OK, in the first tutorial in Turning on and turning off Simple File Sharing, there is noUse Simple File Sharing (Recommended) check box to turn on Simple File Sharing.
In the second one with visuals. Setting up the PC to share files

You need to create and share a folder on your PC that you will then access from your Mac.
To do this create a folder (or select and existing one) right click on it from Windows Explorer and select &#8220;Properties&#8221;. Select the &#8220;Sharing&#8221; tab and share out the folder. There was o "Sharing" tab. Am I doing something wrong. Or would it be because I have enabled printer sharing on the PC, so I can print wirelessly from my PB?


----------



## eric2006 (Oct 8, 2006)

The second tutorial excerpt you have is for enabling a shared folder on a Windows XP computer. You aren't using Windows 2000, are you? Do you have administrative privileges?


----------



## PBear (Oct 8, 2006)

After reading the instructions one more time, I got the network icon to show up on my Desktop with the files that I wanted. All except, they are .wpd files and when I tried opening them with MS Word and Text Edit, they came out garbled like. Any suggestions?


----------



## PBear (Oct 8, 2006)

eric2006 said:


> The second tutorial excerpt you have is for enabling a shared folder on a Windows XP computer. You aren't using Windows 2000, are you? Do you have administrative privileges?



I am using Windows XP and yes, I do have Admin priviledges.


----------



## eric2006 (Oct 8, 2006)

PBear said:


> After reading the instructions one more time, I got the network icon to show up on my Desktop with the files that I wanted. All except, they are .wpd files and when I tried opening them with MS Word and Text Edit, they came out garbled like. Any suggestions?

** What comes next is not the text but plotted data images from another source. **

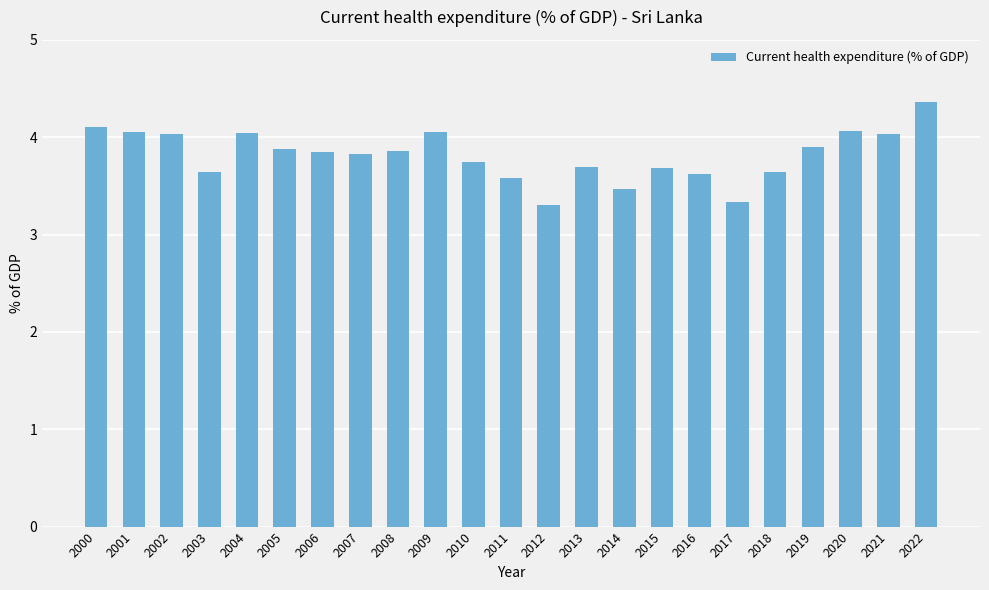

What is the smallest value displayed?

3.3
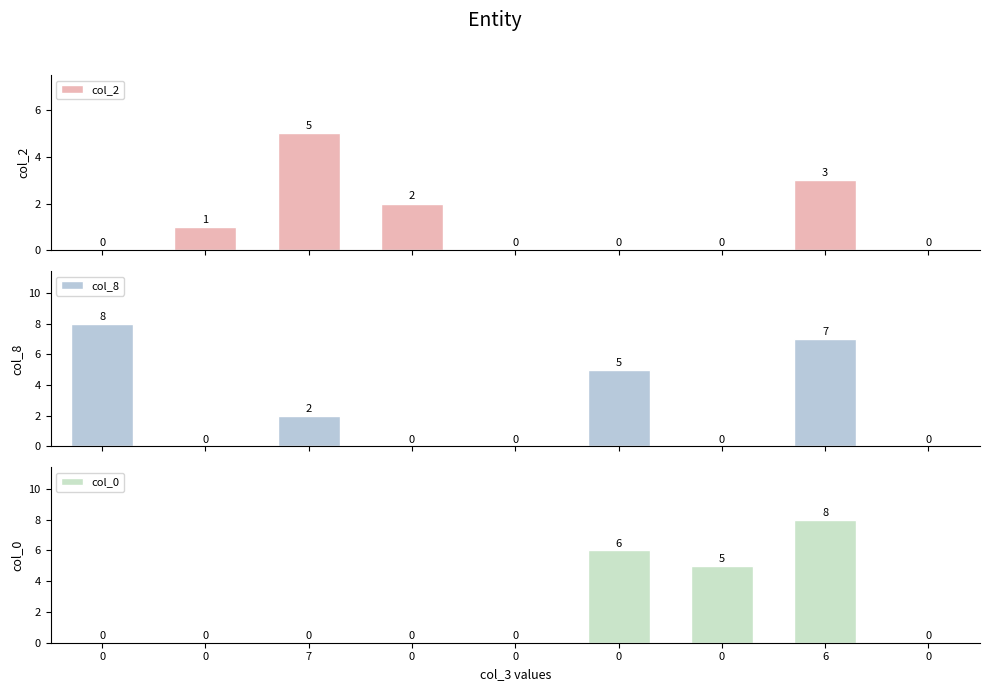

Rank the series by their average value, from highest to lowest.

col_8, col_0, col_2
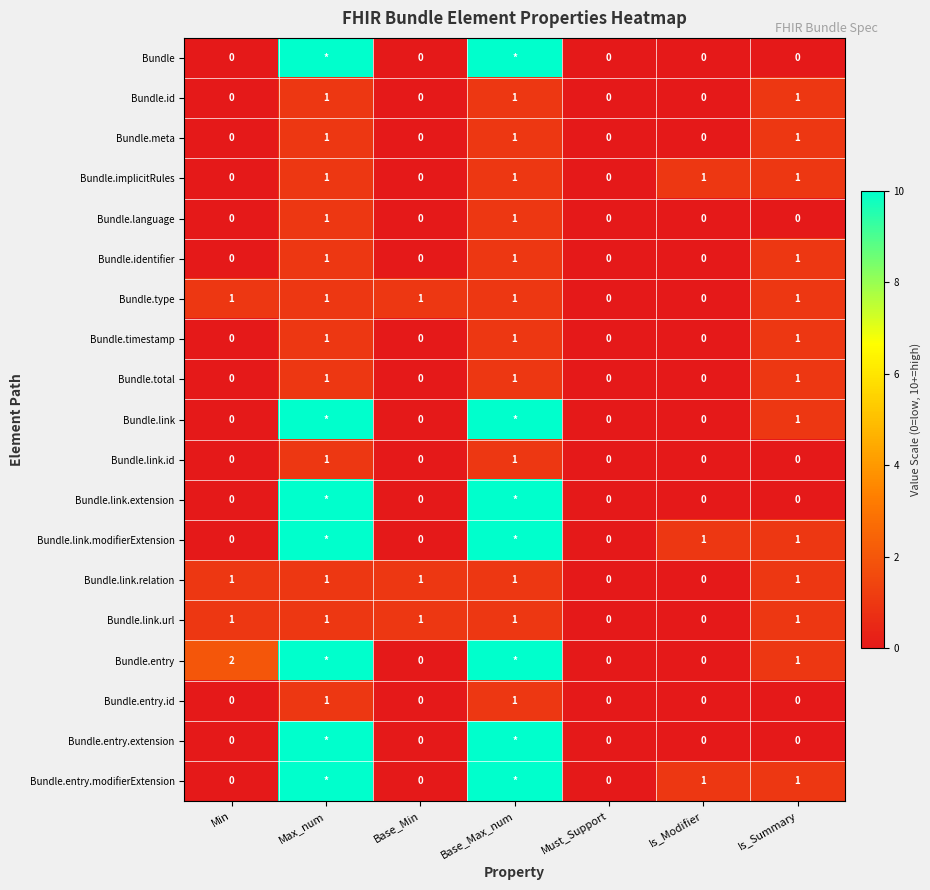

True or false: Bundle.entry.modifierExtension has a value of 1 at Is_Modifier.

True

You might want to try to use NeoOffice, (An OS X version of Open Office) to open .wpd (Word Perfect Document?) files, it supports more formats.


----------



## PBear (Oct 8, 2006)

I was google searching on opening wpd files with Mac OS X and found NeoOffice and guess that's the best option for me.
Now, one more question and hopefully the last for now. I have the Network icon on my Desktop and when I want to turn it off I can drag it to my Trash to eject it. That's the easy part, at least for me. How do I access the files that are in the PC whenever I want to after ejecting the Network icon?


----------



## eric2006 (Oct 8, 2006)

The PC may show up in the "Network" tab of Finder, which is the same as "Browse" from the Finder -> Connect to Server thing. If you don't see it there, directly connect to it by using the format smb://<PC's IP>. You can find the IP of your PC by selecting "Run..." from the start menu, typing in "command", then run it. In command, type ipconfig. Look for the field "IP Address". That's the PC's IP.


----------



## PBear (Oct 8, 2006)

OK, I opened it from Finder's Go menu, Connect to server... Thanks for all your help, I really appreciate it.


----------



## PBear (Oct 9, 2006)

eric2006,
Just letting you know that I downloaded NeoOffice and finally got it working.  Had a hell of a time suscribing, even tho I didn't have to, thought it would be useful since I got the Beta version. I can now read the transfer files  Again, thank you.


----------